Государь меж тем всматривался в его лицо и потом спросил:
– Ты был в инженерном училище, когда я был еще великим князем?
– Нет, ваше величество, – это был мой брат.
– Чем же ты нынче болен?
Николай Фермор смешался, и лицо его мгновенно приняло страдальческое выражение.
Государь это заметил и ободрил его.
– Говори правду! Что бы то ни было, мне надо отвечать правду!
– Ваше величество, – отвечал Фермор, – я никогда не лгу ни перед кем и вам доложу сущую правду: болезнь моя заключается в том, что я потерял доверие к людям.
– Что такое? – переспросил, возвыся голос и откидывая голову, государь.
Фермор спокойно повторил то же самое, то есть, что он потерял доверие к людям, и затем добавил, что от этого жизнь ему сделалась несносна.

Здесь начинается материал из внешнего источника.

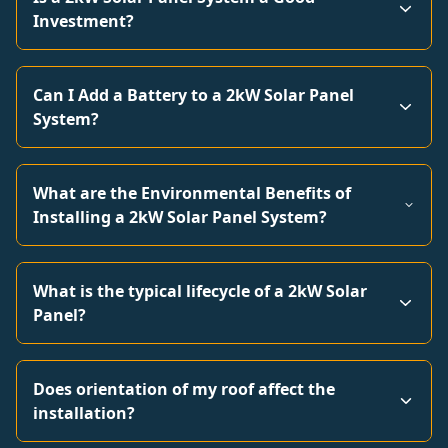
Investment?
Can I Add a Battery to a 2kW Solar Panel
System?
What are the Environmental Benefits of
Installing a 2kW Solar Panel System?
What is the typical lifecycle of a 2kW Solar
Panel?
Does orientation of my roof affect the
installation?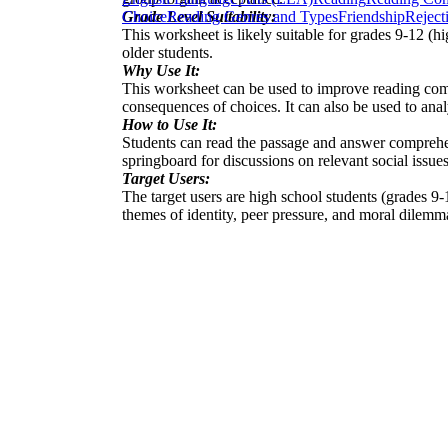
Grade Level Suitability:
Choice
Reading Genres and Types
Friendship
Reject
This worksheet is likely suitable for grades 9-12 (h
older students.
Why Use It:
This worksheet can be used to improve reading compre
consequences of choices. It can also be used to ana
How to Use It:
Students can read the passage and answer comprehens
springboard for discussions on relevant social issues
Target Users:
The target users are high school students (grades 9-
themes of identity, peer pressure, and moral dilemm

– Мне не верят, ваше императорское величество, но я ужасно страдаю.
– Я тебе верю. Я знаю, это у тебя от Варшавы; но это ничего не значит – ты вздохнешь здесь русским духом и поправишься.
– Никак нет, ваше величество.
– Отчего нет?
– Нельзя служить честно.
Лицо Фермора приняло жалкое, угнетенное выражение.
Государь был, видимо, тронут разлитым во всем его существе страданием и, нимало не сердясь, коснулся его плеча и сказал:
– Успокойся – я тебе дам такую службу, где ты будешь в состоянии никого не бояться и служить честно.
– Кто же меня защитит?
– Я тебя защищу.
Фермор побледнел и не отвечал, но левую щеку его судорожно задергало.
– Или ты и мне не веришь?
– Я вам верю, ваше величество, но вы не можете сделать то, что изволите так великодушно обещать.
– Почему?
Возбуждение и расстройство Фермора в эту минуту достигло такой высокой степени, что судорога перехватила ему горло и из глаз его полились слезы. Он весь дрожал и нервным голосом ответил:
– Виноват, простите меня, ваше величество: я не знаю почему, но… не можете… не защитите.